取り組む内容 »
電子顕微鏡の共用サービスに関する文書の一節から、「設置される装置は、3機種4台」を含む語句で始まり「研究者に提供することにした。」で終わる部分を、一字も変えずに出力してください。

文書の一節 »
----------------------------------------

このサービスは、オリックス・レンテックと日本電子の協力を得て実施する。NIMSは、企業が支払う年間利用料(351万円、税別)で、ハイエンド電子顕微鏡の調達や維持管理、運用を行う。オープンラボプログラムは、NIMSの技術開発・共用部門電子顕微鏡ステーション千現地区に設置される装置を利用して、先端電子顕微鏡に関する最新技術や検査手法の開発、応用研究探索などを、企業とNIMSが共同で行う。
設置される装置は、3機種4台である。オリックス・レンテックからレンタルして導入する日本電子製の多機能電子顕微鏡「JEM-F200」1台の他、日本電子製の原子分解能分析電子顕微鏡(収差補正装置を搭載)「JEM-ARM200F」2台、日立ハイテクノロジーズ製の高性能FIB-SEM複合装置「NB5000」1台となっている。
高性能な電子顕微鏡は、ナノテクノロジーなどの先端研究には欠かせない。しかし、限られた研究予算の中で、大学や研究機関などが単独で購入することは極めて難しい。導入しても装置の老朽化や陳腐化という課題がある。このような状況下でNIMSは、オリックス・レンテックや日本電子と連携し、高度な検査や分析が行える環境を研究者に提供することにした。

----------------------------------------

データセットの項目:

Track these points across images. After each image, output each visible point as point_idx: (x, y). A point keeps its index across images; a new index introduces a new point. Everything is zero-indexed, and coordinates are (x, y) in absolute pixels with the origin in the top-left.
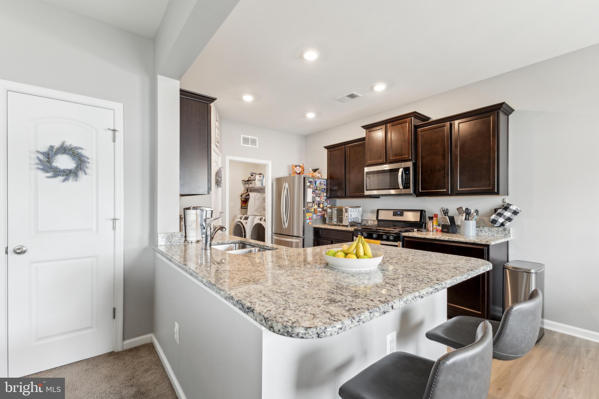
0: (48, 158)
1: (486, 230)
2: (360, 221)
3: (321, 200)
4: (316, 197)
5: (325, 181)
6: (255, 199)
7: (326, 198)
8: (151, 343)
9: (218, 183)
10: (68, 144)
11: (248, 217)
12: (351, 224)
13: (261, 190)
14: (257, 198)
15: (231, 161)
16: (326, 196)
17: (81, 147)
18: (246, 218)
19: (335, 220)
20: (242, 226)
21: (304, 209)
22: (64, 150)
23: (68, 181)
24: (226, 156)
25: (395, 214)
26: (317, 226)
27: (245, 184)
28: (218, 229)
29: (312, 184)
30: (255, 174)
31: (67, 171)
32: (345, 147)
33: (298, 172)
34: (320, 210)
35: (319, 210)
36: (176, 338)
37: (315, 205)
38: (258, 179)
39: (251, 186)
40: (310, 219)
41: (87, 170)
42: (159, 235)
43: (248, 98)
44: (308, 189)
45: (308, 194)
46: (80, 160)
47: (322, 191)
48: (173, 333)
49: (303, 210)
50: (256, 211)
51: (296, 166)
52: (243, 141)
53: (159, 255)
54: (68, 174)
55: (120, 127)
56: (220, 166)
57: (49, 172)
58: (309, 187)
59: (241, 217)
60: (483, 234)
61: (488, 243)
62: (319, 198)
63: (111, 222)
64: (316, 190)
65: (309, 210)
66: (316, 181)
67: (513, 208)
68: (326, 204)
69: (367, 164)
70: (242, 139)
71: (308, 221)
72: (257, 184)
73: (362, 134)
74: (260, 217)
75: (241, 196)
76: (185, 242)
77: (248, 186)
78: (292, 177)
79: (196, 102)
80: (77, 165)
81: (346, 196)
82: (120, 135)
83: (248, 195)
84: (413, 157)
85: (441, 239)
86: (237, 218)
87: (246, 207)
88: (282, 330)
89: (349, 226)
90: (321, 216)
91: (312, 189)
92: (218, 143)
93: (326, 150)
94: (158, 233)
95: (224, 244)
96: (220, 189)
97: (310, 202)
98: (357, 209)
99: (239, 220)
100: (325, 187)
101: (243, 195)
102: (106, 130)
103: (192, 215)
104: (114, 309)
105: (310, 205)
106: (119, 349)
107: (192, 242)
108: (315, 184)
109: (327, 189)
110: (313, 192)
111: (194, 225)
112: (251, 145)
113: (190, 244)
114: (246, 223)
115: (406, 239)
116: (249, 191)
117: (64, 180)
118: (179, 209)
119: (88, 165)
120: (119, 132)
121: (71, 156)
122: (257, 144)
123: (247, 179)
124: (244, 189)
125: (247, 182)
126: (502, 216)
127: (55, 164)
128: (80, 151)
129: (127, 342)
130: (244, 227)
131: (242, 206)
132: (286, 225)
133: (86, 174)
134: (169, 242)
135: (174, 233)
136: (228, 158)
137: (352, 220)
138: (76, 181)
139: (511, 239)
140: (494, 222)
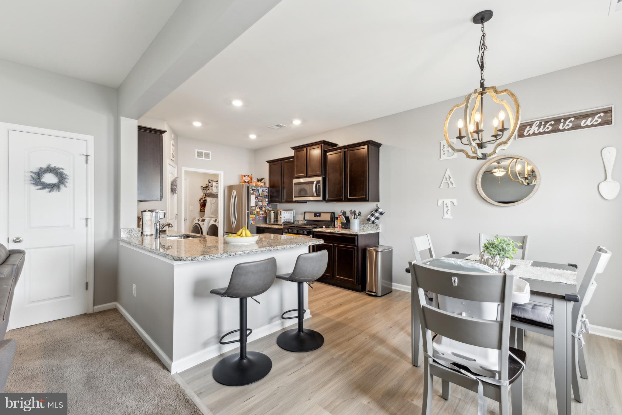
0: (38, 176)
1: (368, 226)
2: (292, 221)
3: (263, 204)
4: (259, 202)
5: (267, 189)
6: (211, 203)
7: (268, 203)
8: (115, 308)
9: (173, 191)
10: (53, 166)
11: (205, 219)
12: (284, 223)
13: (216, 196)
14: (213, 203)
15: (186, 172)
16: (268, 201)
17: (62, 168)
18: (203, 220)
19: (272, 220)
20: (199, 227)
21: (248, 211)
22: (49, 170)
23: (53, 192)
24: (182, 168)
25: (316, 215)
26: (259, 225)
27: (203, 190)
28: (166, 225)
29: (255, 192)
30: (212, 181)
31: (52, 185)
32: (281, 162)
33: (247, 181)
34: (263, 212)
35: (261, 212)
36: (134, 293)
37: (258, 209)
38: (215, 186)
39: (208, 191)
40: (253, 220)
41: (66, 184)
42: (121, 230)
43: (197, 124)
44: (252, 196)
45: (251, 199)
46: (61, 177)
47: (264, 197)
48: (132, 290)
49: (247, 213)
50: (212, 214)
51: (245, 176)
52: (197, 155)
53: (121, 244)
54: (52, 187)
55: (91, 152)
56: (176, 176)
57: (39, 186)
58: (253, 194)
59: (199, 219)
60: (366, 229)
61: (357, 234)
62: (262, 203)
63: (84, 221)
64: (259, 196)
65: (252, 213)
66: (259, 189)
67: (380, 210)
68: (268, 208)
69: (295, 177)
70: (196, 153)
71: (251, 222)
72: (214, 190)
73: (292, 153)
74: (214, 219)
75: (200, 200)
76: (141, 235)
77: (206, 192)
78: (241, 185)
79: (151, 134)
80: (59, 181)
81: (282, 201)
82: (91, 159)
83: (206, 200)
84: (323, 173)
85: (334, 232)
86: (196, 220)
87: (204, 211)
88: (177, 259)
89: (283, 225)
90: (263, 217)
91: (255, 196)
92: (174, 157)
93: (268, 164)
94: (121, 228)
95: (172, 236)
96: (175, 196)
97: (254, 206)
98: (290, 212)
99: (197, 222)
100: (267, 194)
101: (202, 200)
102: (81, 155)
103: (147, 216)
104: (87, 283)
105: (253, 208)
106: (91, 311)
107: (147, 235)
108: (258, 191)
109: (269, 195)
110: (256, 198)
111: (149, 223)
112: (204, 158)
113: (146, 236)
114: (203, 224)
115: (315, 233)
116: (207, 196)
117: (50, 191)
118: (137, 211)
119: (67, 180)
120: (91, 156)
121: (55, 174)
122: (210, 157)
123: (205, 186)
124: (203, 194)
125: (205, 188)
126: (374, 216)
127: (43, 180)
128: (61, 170)
129: (96, 307)
130: (201, 228)
131: (200, 209)
132: (235, 225)
133: (66, 187)
134: (130, 235)
135: (133, 228)
136: (183, 169)
137: (285, 221)
138: (59, 191)
139: (380, 231)
140: (369, 220)
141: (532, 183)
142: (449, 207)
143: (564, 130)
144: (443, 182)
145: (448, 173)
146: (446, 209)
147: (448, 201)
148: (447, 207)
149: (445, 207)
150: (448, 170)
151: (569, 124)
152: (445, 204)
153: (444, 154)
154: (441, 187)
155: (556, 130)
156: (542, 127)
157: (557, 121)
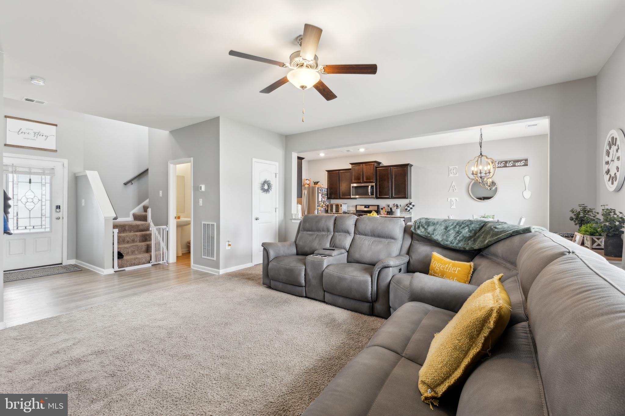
2: (347, 211)
3: (325, 200)
4: (323, 198)
5: (326, 189)
16: (327, 198)
25: (365, 207)
29: (321, 191)
32: (340, 172)
33: (308, 183)
35: (324, 205)
37: (322, 203)
41: (271, 189)
51: (307, 180)
54: (267, 191)
58: (320, 193)
60: (402, 215)
63: (275, 209)
64: (323, 194)
65: (320, 206)
66: (323, 190)
67: (413, 204)
68: (327, 202)
69: (353, 182)
71: (319, 212)
73: (350, 167)
84: (375, 181)
90: (325, 209)
93: (327, 172)
97: (320, 201)
100: (326, 193)
109: (328, 194)
110: (321, 196)
117: (266, 193)
119: (272, 187)
120: (278, 174)
121: (267, 184)
126: (409, 207)
128: (270, 182)
133: (271, 191)
137: (344, 210)
139: (412, 216)
140: (406, 209)
141: (492, 189)
142: (454, 202)
143: (509, 167)
144: (451, 188)
145: (454, 184)
146: (452, 203)
147: (453, 199)
148: (453, 202)
149: (452, 202)
150: (453, 182)
151: (511, 164)
152: (452, 200)
153: (451, 173)
154: (449, 191)
155: (505, 166)
156: (500, 164)
157: (506, 162)
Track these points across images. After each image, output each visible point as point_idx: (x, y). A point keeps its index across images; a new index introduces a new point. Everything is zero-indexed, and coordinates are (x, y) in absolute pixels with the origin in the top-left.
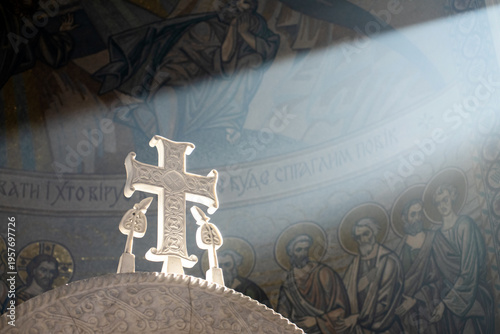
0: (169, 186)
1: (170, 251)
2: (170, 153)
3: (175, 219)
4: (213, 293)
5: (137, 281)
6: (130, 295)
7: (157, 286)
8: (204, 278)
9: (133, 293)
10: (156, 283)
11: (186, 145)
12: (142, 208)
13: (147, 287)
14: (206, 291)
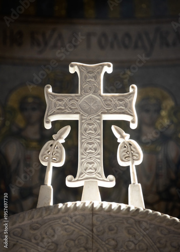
0: (86, 111)
1: (86, 176)
2: (86, 78)
3: (90, 143)
4: (119, 215)
5: (41, 216)
6: (32, 232)
7: (60, 218)
8: (127, 203)
9: (35, 229)
10: (60, 214)
11: (103, 66)
12: (60, 137)
13: (50, 220)
14: (112, 213)
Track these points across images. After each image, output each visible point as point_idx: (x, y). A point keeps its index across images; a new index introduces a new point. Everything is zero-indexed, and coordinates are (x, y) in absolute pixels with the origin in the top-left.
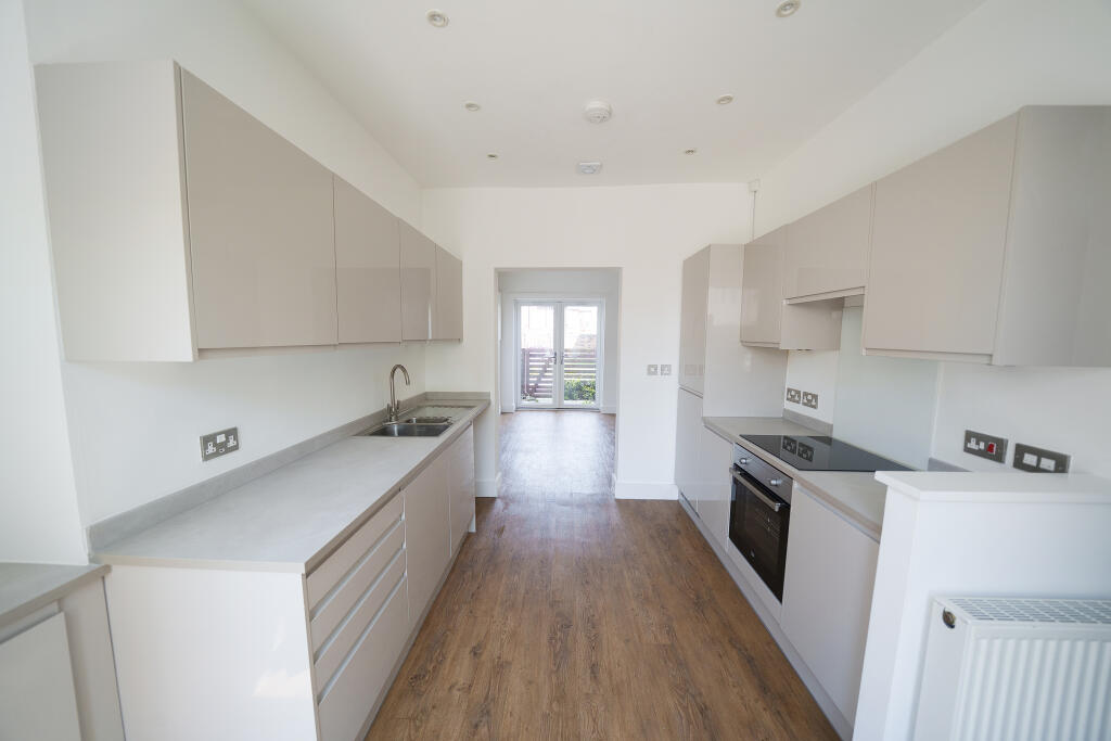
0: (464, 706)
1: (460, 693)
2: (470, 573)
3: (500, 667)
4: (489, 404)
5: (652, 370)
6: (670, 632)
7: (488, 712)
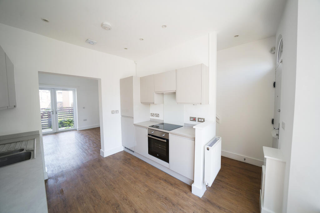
5: (113, 112)
6: (146, 186)
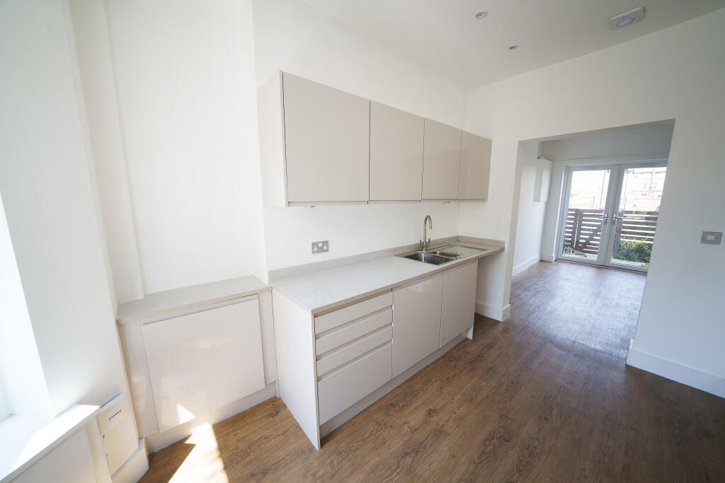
0: (406, 439)
1: (408, 429)
2: (453, 363)
3: (439, 433)
4: (503, 249)
7: (417, 452)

----------------------------------------

問題の解答 »
設置される装置は、3機種4台である。オリックス・レンテックからレンタルして導入する日本電子製の多機能電子顕微鏡「JEM-F200」1台の他、日本電子製の原子分解能分析電子顕微鏡(収差補正装置を搭載)「JEM-ARM200F」2台、日立ハイテクノロジーズ製の高性能FIB-SEM複合装置「NB5000」1台となっている。
高性能な電子顕微鏡は、ナノテクノロジーなどの先端研究には欠かせない。しかし、限られた研究予算の中で、大学や研究機関などが単独で購入することは極めて難しい。導入しても装置の老朽化や陳腐化という課題がある。このような状況下でNIMSは、オリックス・レンテックや日本電子と連携し、高度な検査や分析が行える環境を研究者に提供することにした。